Instructions for the task:
Copy the lines of the listing below word for word, from the line containing "Uma decisão liminar" down to the line containing "funcionamento de tais estabelecimentos entre", with both of those lines included.

Saved entries:
•••••

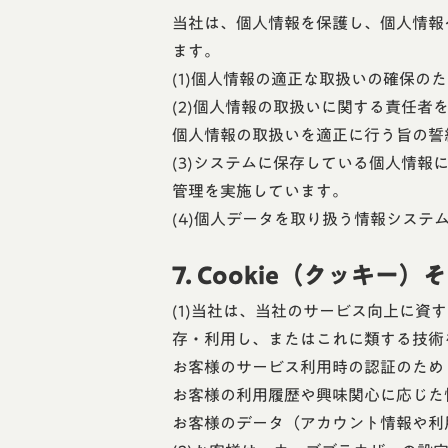
当社は、個人情報を保護し、個人情報
ます。
(1)個人情報の適正な取扱いの確保
(2)個人情報の取扱いに関する責任
個人情報の取扱いを適正に行う旨の誓
(3)システムに保存している個人情
管理を実施しています。
(4)個人データを取り扱う情報シス
7. Cookie（クッキー
(1)当社は、当社のサービス向上に資す
存・利用し、またはこれに類する技術を
お客様のサービス利用時の認証のため
お客様の利用履歴や興味関心に応じた
お客様のデータ（アカウント情報や利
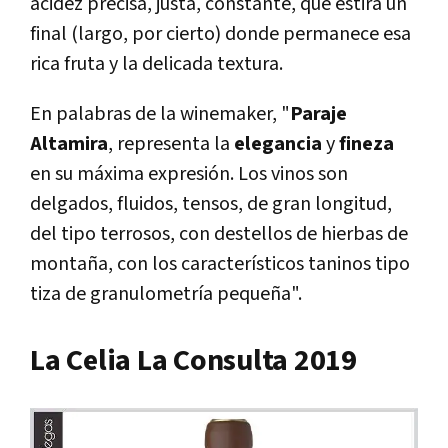
acidez precisa, justa, constante, que estira un
final (largo, por cierto) donde permanece esa
rica fruta y la delicada textura.
En palabras de la winemaker, "
Paraje
Altamira
, representa la
elegancia
y
fineza
en su máxima expresión. Los vinos son
delgados, fluidos, tensos, de gran longitud,
del tipo terrosos, con destellos de hierbas de
montaña, con los característicos taninos tipo
tiza de granulometría pequeña".
La Celia La Consulta 2019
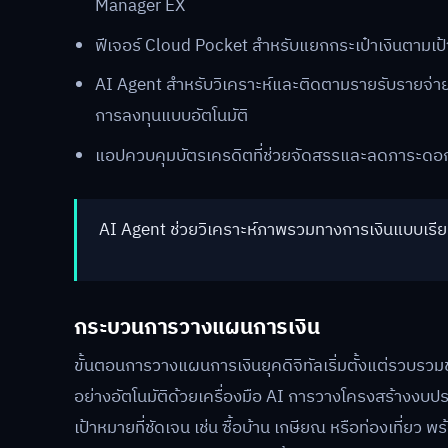
Manager EX
ฟีเจอร์ Cloud Pocket สำหรับแยกกระเป๋าเงินตามเป
AI Agent สำหรับวิเคราะห์และติดตามรายรับรายจ่
การลงทุนแบบอัตโนมัติ
แอปควบคุมบัตรเครดิตที่ช่วยจัดสรรและลดภาระดอ
AI Agent ช่วยวิเคราะห์ภาพรวมทางการเงินแบบเรีย
กระบวนการวางแผนการเงิน
ขั้นตอนการวางแผนการเงินยุคดิจิทัลเริ่มตั้งแต่รวบรว
อย่างอัตโนมัติด้วยเครื่องมือ AI การวางโครงสร้างงบ
เป้าหมายที่ชัดเจน เช่น ซื้อบ้าน เกษียณ หรือท่องเที่ย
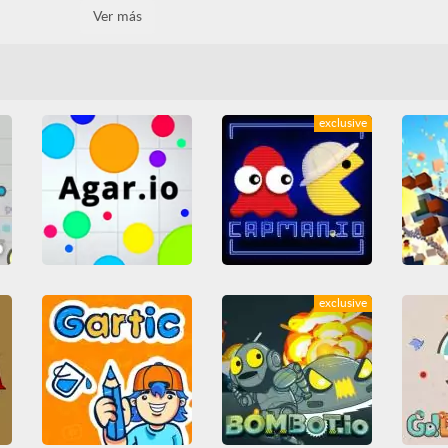
Football Killer
Garfield's Scary Scavenger Hunt
Ver más
Arcade
Casual
Friv
Buscar Objetos
Captura
3D
C
Friv Games
Fútbol
Casual
Divertidos
Friv
Fís
HTML5
Obstáculos
Friv Games
HTML5
Obstácu
p
Point and Click
Point and Click
exclusive
Capman.io
exclusive
agar.io
Arcade
Casual
Dispa
Juegos IO
MMO
Juegos IO
MMO
MMO
Multijugador
Música
Multijugador
Todos
p
Pacman
Todos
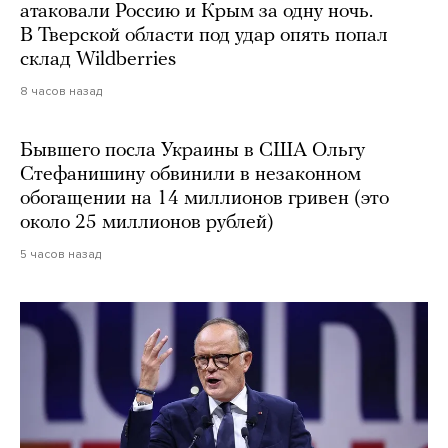
атаковали Россию и Крым за одну ночь.
В Тверской области под удар опять попал
склад Wildberries
8 часов назад
Бывшего посла Украины в США Ольгу
Стефанишину обвинили в незаконном
обогащении на 14 миллионов гривен (это
около 25 миллионов рублей)
5 часов назад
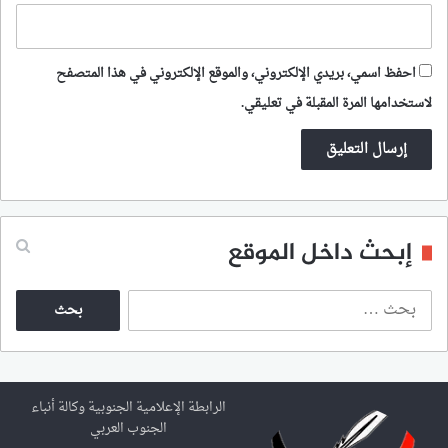
احفظ اسمي، بريدي الإلكتروني، والموقع الإلكتروني في هذا المتصفح
لاستخدامها المرة المقبلة في تعليقي.
إبحث داخل الموقع
ا
ل
ب
ح
ث
ع
الرابطة الإعلامية الجنوبية وكالة أنباء
ن
الجنوب العربي
:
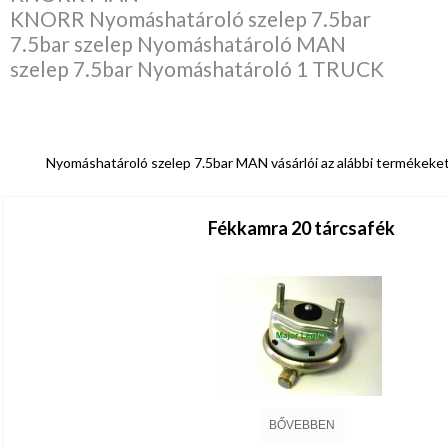
KNORR Nyomáshatároló szelep 7.5bar
7.5bar szelep Nyomáshatároló MAN
szelep 7.5bar Nyomáshatároló 1 TRUCK
Nyomáshatároló szelep 7.5bar MAN vásárlói az alábbi termékeket
Fékkamra 20 tárcsafék
BŐVEBBEN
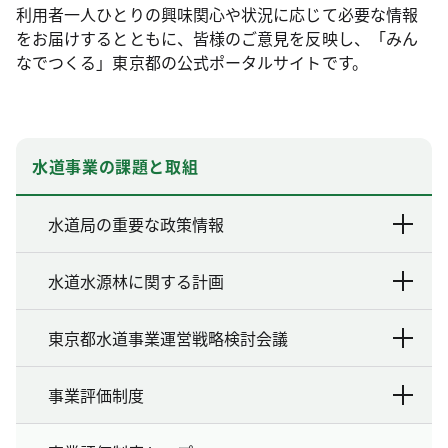
利用者一人ひとりの興味関心や状況に応じて必要な情報
をお届けするとともに、皆様のご意見を反映し、「みん
なでつくる」東京都の公式ポータルサイトです。
水道事業の課題と取組
水道局の重要な政策情報
水道水源林に関する計画
東京都水道事業運営戦略検討会議
事業評価制度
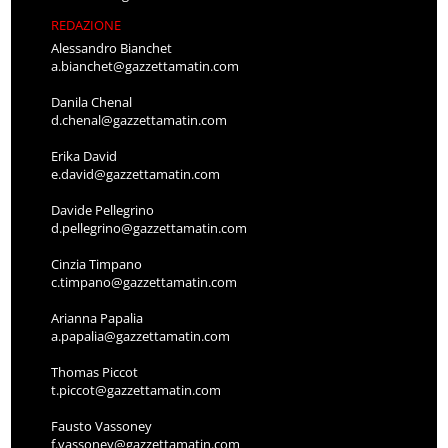
REDAZIONE
Alessandro Bianchet
a.bianchet@gazzettamatin.com
Danila Chenal
d.chenal@gazzettamatin.com
Erika David
e.david@gazzettamatin.com
Davide Pellegrino
d.pellegrino@gazzettamatin.com
Cinzia Timpano
c.timpano@gazzettamatin.com
Arianna Papalia
a.papalia@gazzettamatin.com
Thomas Piccot
t.piccot@gazzettamatin.com
Fausto Vassoney
f.vassoney@gazzettamatin.com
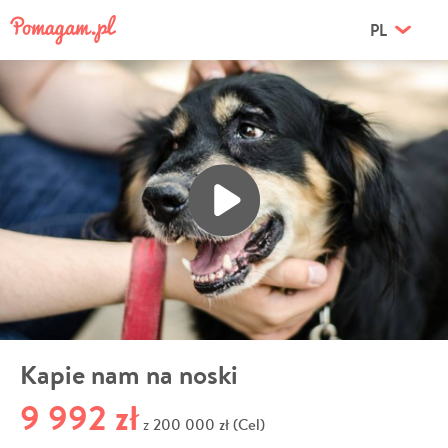
PL
Kapie nam na noski
9 992 zł
200 000 zł (Cel)
z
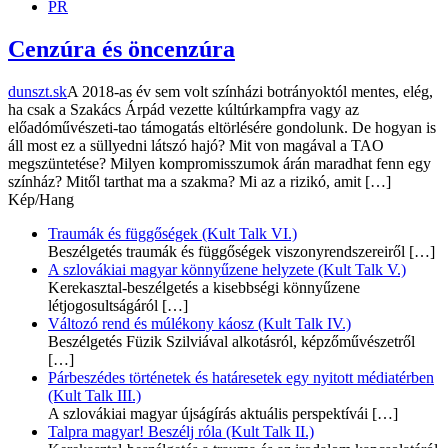
PR
Cenzúra és öncenzúra
dunszt.sk
A 2018-as év sem volt színházi botrányoktól mentes, elég,
ha csak a Szakács Árpád vezette kúltúrkampfra vagy az
előadóművészeti-tao támogatás eltörlésére gondolunk. De hogyan is
áll most ez a süllyedni látszó hajó? Mit von magával a TAO
megszüntetése? Milyen kompromisszumok árán maradhat fenn egy
színház? Mitől tarthat ma a szakma? Mi az a rizikó, amit […]
Kép/Hang
Traumák és függőségek (Kult Talk VI.)
Beszélgetés traumák és függőségek viszonyrendszereiről
[…]
A szlovákiai magyar könnyűzene helyzete (Kult Talk V.)
Kerekasztal-beszélgetés a kisebbségi könnyűzene
létjogosultságáról
[…]
Változó rend és múlékony káosz (Kult Talk IV.)
Beszélgetés Füzik Szilviával alkotásról, képzőművészetről
[…]
Párbeszédes történetek és határesetek egy nyitott médiatérben
(Kult Talk III.)
A szlovákiai magyar újságírás aktuális perspektívái
[…]
Talpra magyar! Beszélj róla (Kult Talk II.)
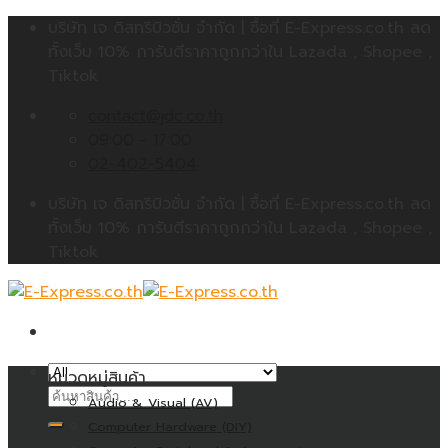
Skip
บริษัท เจ ดิสทริบิวชั่น จำกัด | ซื้อที่ E-Express.co.th ลด
to
ทั้งเว็บ 10% การันตีราคาถูกกว่าใน Lazada , Shopee ,
content
Tiktok
contact@jdc.co.th
09:00 - 17:00
02-402-5404
บริษัท เจ ดิสทริบิวชั่น จำกัด | ซื้อที่ E-Express.co.th ลด
ทั้งเว็บ 10% การันตีราคาถูกกว่าใน Lazada , Shopee ,
Tiktok
หมวดหมู่สินค้า
ค้นหา:
Audio & Visual (AV)
Computer Hardware (DIY)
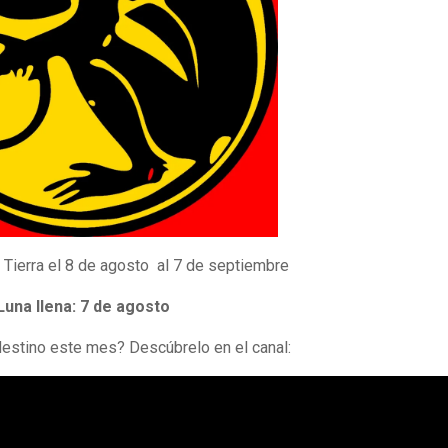
Tierra el 8 de agosto al 7 de septiembre
Luna llena: 7 de agosto
destino este mes? Descúbrelo en el canal:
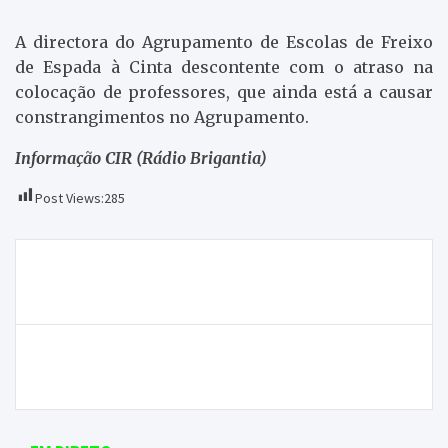
A directora do Agrupamento de Escolas de Freixo
de Espada à Cinta descontente com o atraso na
colocação de professores, que ainda está a causar
constrangimentos no Agrupamento.
Informação CIR (Rádio Brigantia)
Post Views:
285
Navegação
Clube Atlético de Macedo de Cavaleiros comemora
de
60 anos
artigos
José Silvano acredita que transformação da Unidade
de Convalescença pode ser benéfica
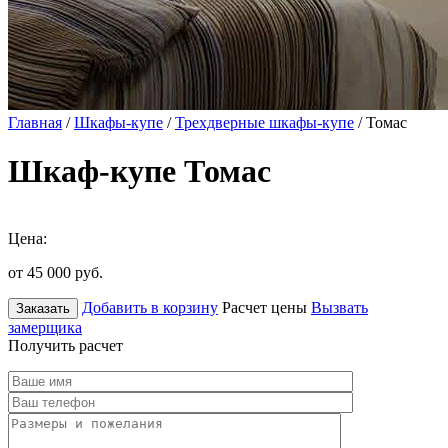
Главная
/
Шкафы-купе
/
Трехдверные шкафы-купе
/ Томас
Шкаф-купе Томас
Цена:
от 45 000
руб.
Добавить в корзину
Расчет цены
Вызвать
Заказать
замерщика
Получить расчет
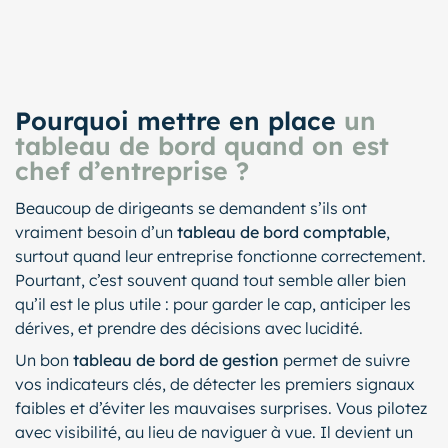
Pourquoi mettre en place
un
tableau de bord quand on est
chef d’entreprise ?
Beaucoup de dirigeants se demandent s’ils ont
vraiment besoin d’un
tableau de bord comptable
,
surtout quand leur entreprise fonctionne correctement.
Pourtant, c’est souvent quand tout semble aller bien
qu’il est le plus utile : pour garder le cap, anticiper les
dérives, et prendre des décisions avec lucidité.
Un bon
tableau de bord de gestion
permet de suivre
vos indicateurs clés, de détecter les premiers signaux
faibles et d’éviter les mauvaises surprises. Vous pilotez
avec visibilité, au lieu de naviguer à vue. Il devient un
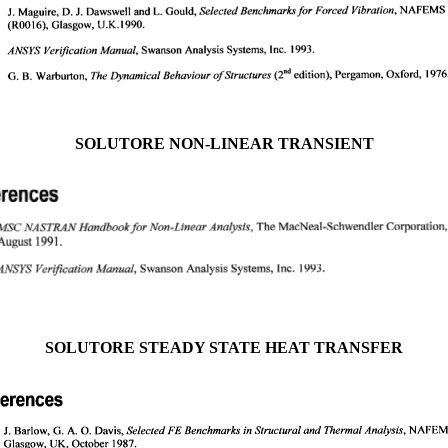
SOLUTORE NON-LINEAR TRANSIENT
SOLUTORE STEADY STATE HEAT TRANSFER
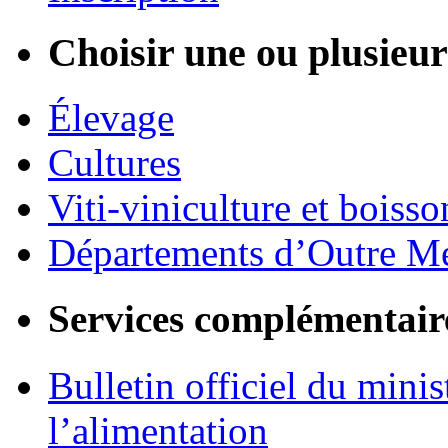
Choisir une ou plusieurs
Élevage
Cultures
Viti-viniculture et boisso
Départements d’Outre M
Services complémentair
Bulletin officiel du minis
l’alimentation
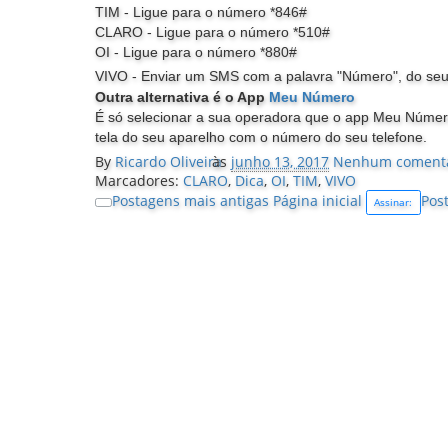
TIM - Ligue para o número *846#
CLARO - Ligue para o número *510#
OI - Ligue para o número *880#
VIVO - Enviar um SMS com a palavra "Número", do se
Outra alternativa é o App
Meu Número
É só selecionar a sua operadora que o app Meu Núm
tela do seu aparelho com o número do seu telefone.
By
Ricardo Oliveira
às
junho 13, 2017
Nenhum comentá
Marcadores:
CLARO
,
Dica
,
OI
,
TIM
,
VIVO
Postagens mais antigas
Página inicial
Pos
Assinar:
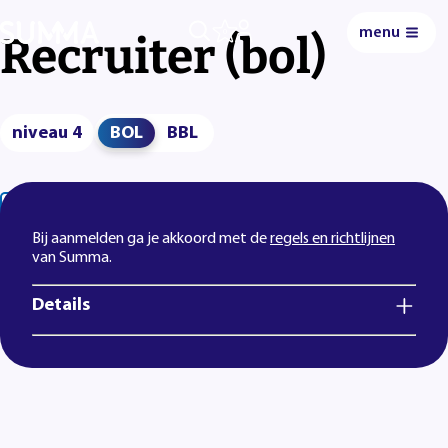
menu
0
Recruiter (bol)
niveau 4
BOL
BBL
Lees voor
Uitleg woorden
Simpele tekst
Bij aanmelden ga je akkoord met de
regels en richtlijnen
van Summa.
Details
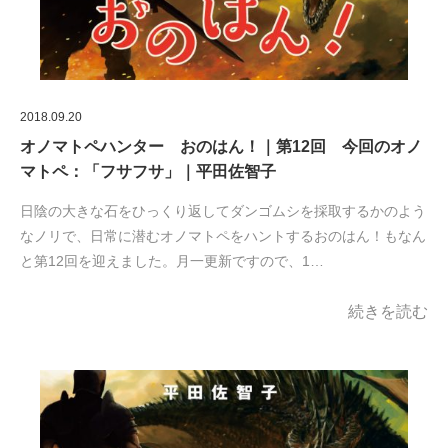
2018.09.20
オノマトペハンター おのはん！｜第12回 今回のオノ
マトペ：「フサフサ」｜平田佐智子
日陰の大きな石をひっくり返してダンゴムシを採取するかのよう
なノリで、日常に潜むオノマトペをハントするおのはん！もなん
と第12回を迎えました。月一更新ですので、1…
続きを読む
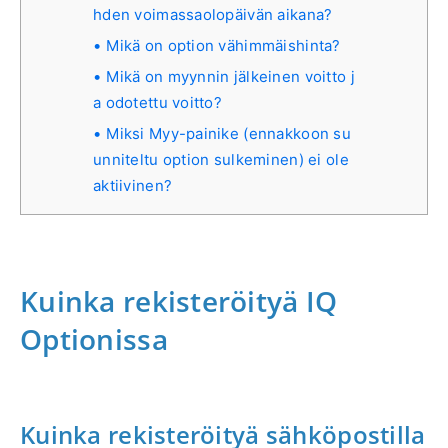
hden voimassaolopäivän aikana?
Mikä on option vähimmäishinta?
Mikä on myynnin jälkeinen voitto j
a odotettu voitto?
Miksi Myy-painike (ennakkoon su
unniteltu option sulkeminen) ei ole
aktiivinen?
Kuinka rekisteröityä IQ
Optionissa
Kuinka rekisteröityä sähköpostilla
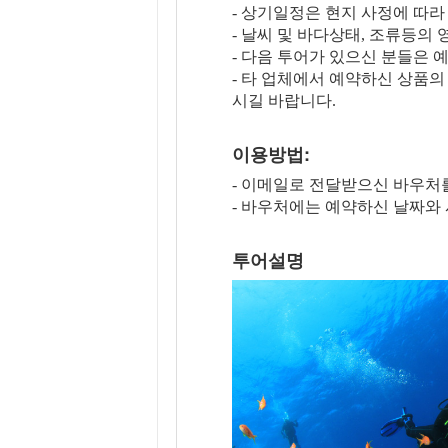
- 상기일정은 현지 사정에 따라
- 날씨 및 바다상태, 조류등의
- 다음 투어가 있으신 분들은
- 타 업체에서 예약하신 상품
시길 바랍니다.
이용방법:
- 이메일로 전달받으신 바우
- 바우처에는 예약하신 날짜와
투어설명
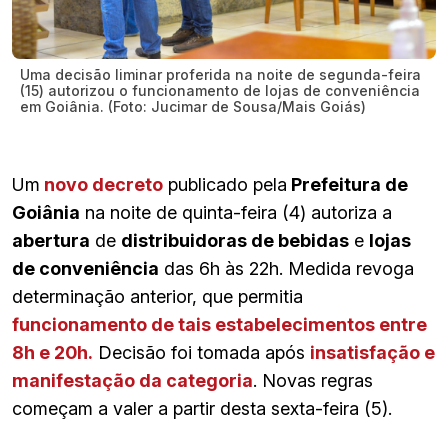
Uma decisão liminar proferida na noite de segunda-feira
(15) autorizou o funcionamento de lojas de conveniência
em Goiânia. (Foto: Jucimar de Sousa/Mais Goiás)
Um
novo decreto
publicado pela
Prefeitura de
Goiânia
na noite de quinta-feira (4) autoriza a
abertura
de
distribuidoras de bebidas
e
lojas
de conveniência
das 6h às 22h. Medida revoga
determinação anterior, que permitia
funcionamento de tais estabelecimentos entre
8h e 20h.
Decisão foi tomada após
insatisfação e
manifestação da categoria
. Novas regras
começam a valer a partir desta sexta-feira (5).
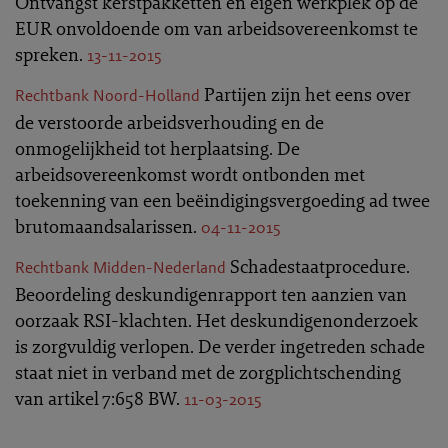
Ontvangst kerstpakketten en eigen werkplek op de
EUR onvoldoende om van arbeidsovereenkomst te
spreken.
13-11-2015
Partijen zijn het eens over
Rechtbank Noord-Holland
de verstoorde arbeidsverhouding en de
onmogelijkheid tot herplaatsing. De
arbeidsovereenkomst wordt ontbonden met
toekenning van een beëindigingsvergoeding ad twee
brutomaandsalarissen.
04-11-2015
Schadestaatprocedure.
Rechtbank Midden-Nederland
Beoordeling deskundigenrapport ten aanzien van
oorzaak RSI-klachten. Het deskundigenonderzoek
is zorgvuldig verlopen. De verder ingetreden schade
staat niet in verband met de zorgplichtschending
van artikel 7:658 BW.
11-03-2015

•••••

Response box:
Uma decisão liminar proferida na noite de segunda-feira
(15) autorizou o funcionamento de lojas de conveniência
em Goiânia. (Foto: Jucimar de Sousa/Mais Goiás)
Um
novo decreto
publicado pela
Prefeitura de
Goiânia
na noite de quinta-feira (4) autoriza a
abertura
de
distribuidoras de bebidas
e
lojas
de conveniência
das 6h às 22h. Medida revoga
determinação anterior, que permitia
funcionamento de tais estabelecimentos entre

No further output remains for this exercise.